:: What you have to do ::
Pictures within the data are to be left out; everything else must be reproduced exactly.

:: Record extracts ::
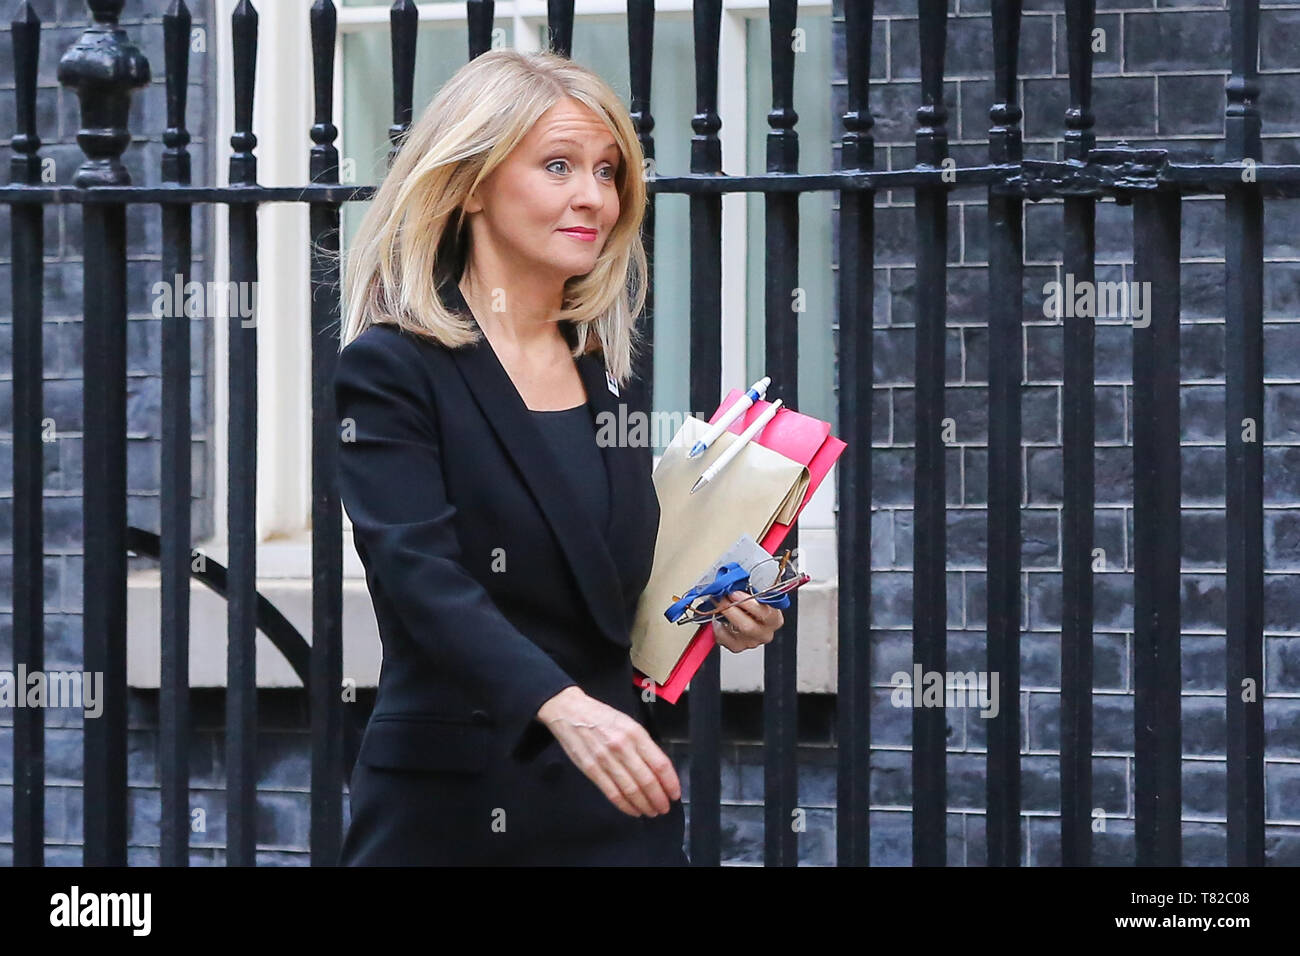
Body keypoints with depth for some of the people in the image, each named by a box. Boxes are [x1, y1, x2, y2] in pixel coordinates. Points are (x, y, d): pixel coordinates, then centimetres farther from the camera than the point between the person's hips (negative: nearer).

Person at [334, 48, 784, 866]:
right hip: (457, 812, -5)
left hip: (620, 808, 5)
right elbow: (422, 577, -22)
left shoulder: (611, 377, 12)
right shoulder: (394, 371, -7)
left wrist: (717, 616, 1)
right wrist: (563, 706, -36)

:: Response area ::
Body keypoints with depth for some of the people in the image, each named by a box. Boxes are [x1, y1, x2, y2] in pixel coordinates. Points are (x, y, d): pixel coordinates, then centimetres farther from the camera than the point between the person's hips (negative: nearer).

Person at [334, 48, 784, 866]:
right hip: (457, 812, -5)
left hip: (620, 808, 5)
right elbow: (422, 577, -22)
left shoulder: (611, 377, 12)
right shoulder: (394, 371, -7)
left wrist: (717, 616, 1)
right wrist: (563, 706, -36)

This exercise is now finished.